2012-01-10 00:00:00
“Terör örgütü yöneticiliği ithamı ile tutuklandım, takdir yüce Türk milletinindir” demiş İlker Başbuğ. Yasalar legal düzene karşı farklı bir düzen getirme heveslileri için böyle diyor. Önemli deliller olmadan da savcılar bunu istememiş belliki. Seçimle gelmiş bir hükümete karşı darbe planları yapmanın başka hukuki nitelemesi yok. Ancak kaçırılan bir nokta var. Gerçektende Başbuğ bu nitelemeye şaşırmıştır ve büyük tepki göstermiştir herhalde. Zira yıllardır hukukun üstünde kendisini görenler için hukuki tanımlarla itham edilmek oldukça asap bozucuduri, bu belli. Ancak yasalar ilginç bir noktaya geldi. Zira bulunduğu makam itibariyle adeta şahsi bir temsil göstermeyen bir kişinin bu itham nedeniyle tutuklanması şoke edici bir etki oluşturdu. Devletin resmi silahlı gücünün başı terör örgütü yöneticisi olarak tanımlandı.

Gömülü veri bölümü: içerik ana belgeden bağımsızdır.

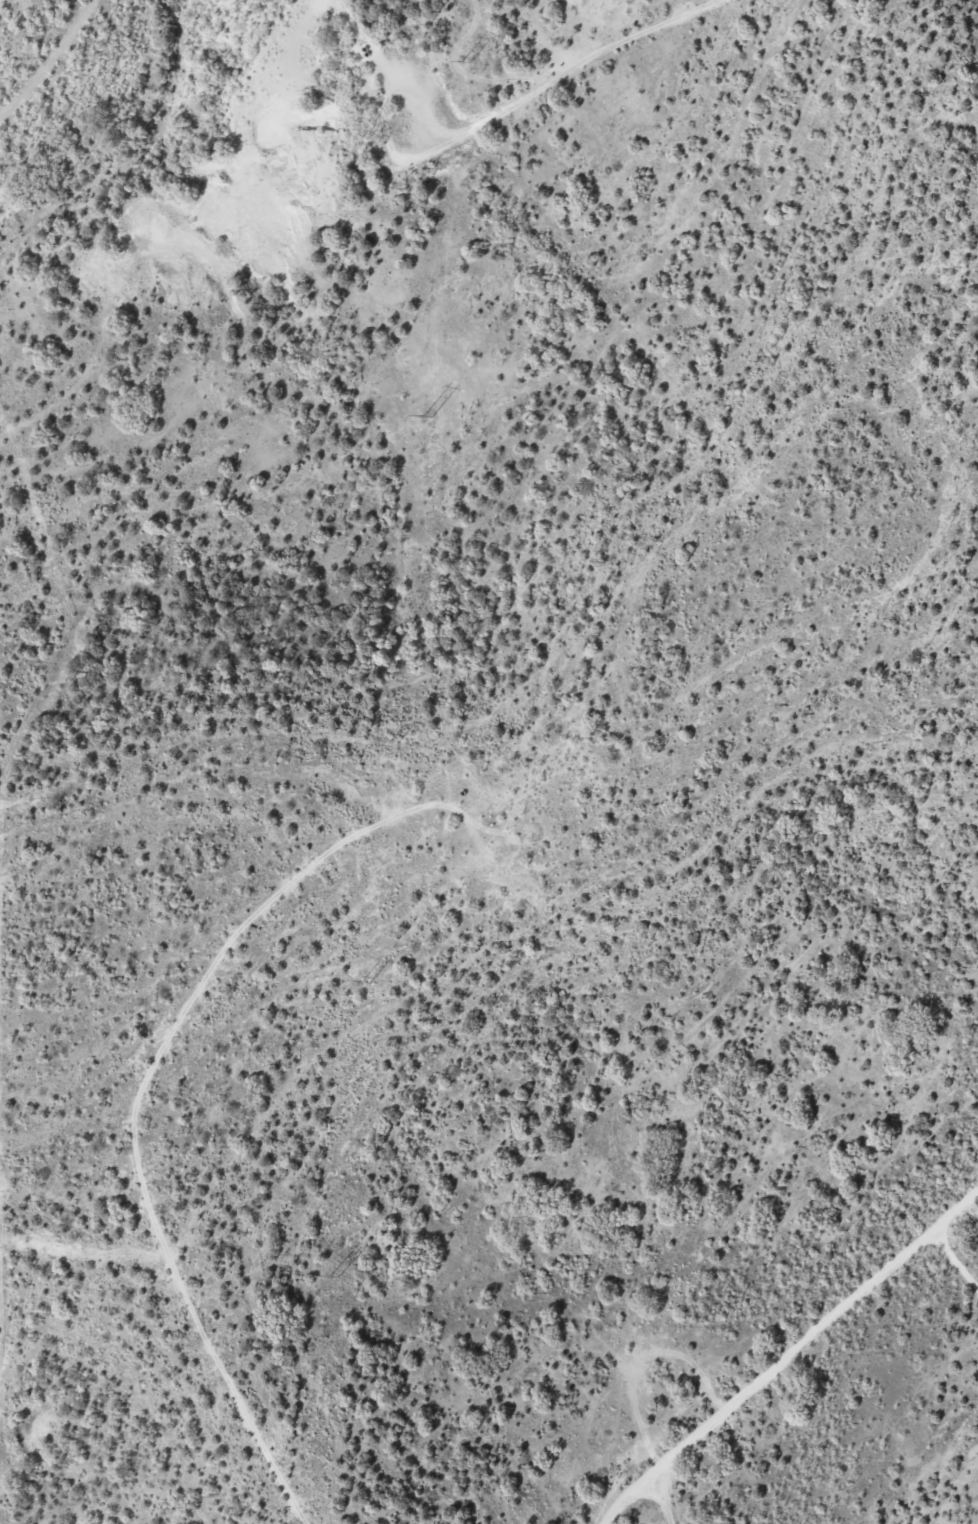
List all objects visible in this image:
power tower: (470, 60)
power tower: (429, 414)
power tower: (395, 743)
power tower: (369, 981)
power tower: (337, 1276)
road: (809, 1364)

Tabiî ki hukukun üstünlüğünün doğal sonucu her zaman ve her toplumda üst düzey idarecilerin yargılanabilmesi ile anlaşılır. Kişinin görevinin düzeyi yargılanma kriterlerini değiştirmemeli. “Yüce divan’da mı yargılansın” tartışmalarında gelinen noktada sahip olduğu yetkiyi kötüye kullanan kişinin makamı itibariyle yargılanacağı yerin de yüce divan olacağı anlaşılıyor. Yüce divan veya başka bir yer fark etmez. “ Sanıklar hukuk çnünde eşittir ama bazı sanıklar daha eşittir” denecekse yargılanma yeri fark etmez.
Bazı zanlıların hiç sanık olamadığı günlerden bugünlere gelebilmemiz aslında büyük bir olaydır. Daha birkaç yıl önce eski Genelkurmay başkanı İsmail Hakkı Karadayı ve değişik zamanlarda diğer kuvvet komutanları hakkında suç duyurusu yaptığımızda sivil mahkemeler “bu bizim içimiz değildir” diyerek suç duyurusunu askeri mahkemelere sevkederdi. Sonuç alınamayan suç duyuruları günlerinden bugünkü tutuklamalara ulaştık. Trajik bir komedi olarak itham edilenin önüne hakim olarak yine itham edileni oturtursanız sonuç hukukun by pas edilmesidir. Zamanında bir Başbakan “verdimse ben verdim” derken aslında devletin üst düzeyinin ne denli hukuku alt ettiğini vurguluyordu.
İlker Başbuğ tutuklandı ama Başbakan tutuksuz yargılanmasını uygun gördüklerini söyledi. Buna niye gerek gördü bilinmez ama bu açıklama bile bir ihsan gibi algılanabileceğinden kimileri için çok can sıkıcı olabilir. Tutuksuz yargılansa bile savcının iddianamesindeki terör örgütü yöneticisi ifadesini Başbuğ hayatı boyunca unutamaz.
Eski Genelkurmay başkanları ve bazı kuvvet komutanları şu anda tutuklu. Sürecin buralara gelebilmesi tabiiki önemli. Ancak önemli olan sürecin sulandırılmamasıdır. Genelkurmay başkanının ceza alması ölüm anlamına gelmez. Böylesi bir ceza ülkenin hukuken gelişme seviyesini gösterir. Paşalar arkalarına rütbeliler ordusunu alıp sağı solu tehdit ederken baş eğen çoktu. Baş eğenler kaybetti ama başını eğmeyenler kazandı. Parmak sallayıp kürsüyü yumruklama ile işler yürüse idi hukuk hiç kimseye lazım olmayacaktı. Ancak insanlık tarihindeki özgürlük mücadelesi artık her yerde kazanmaya başlıyor. Bu tutuklanma devletçi refleksleri ayağa kaldırmamalı. Hangi makam olursa olsun savaş halinde bile askerler halkın seçimine yönelik müdahalelerden uzak durmaları gerektiğini artık öğrenmeli. İllegaliteye karşı savaşmada başarı bazen Genelkurmay başkanlarının tutuklanmasından geçiyor.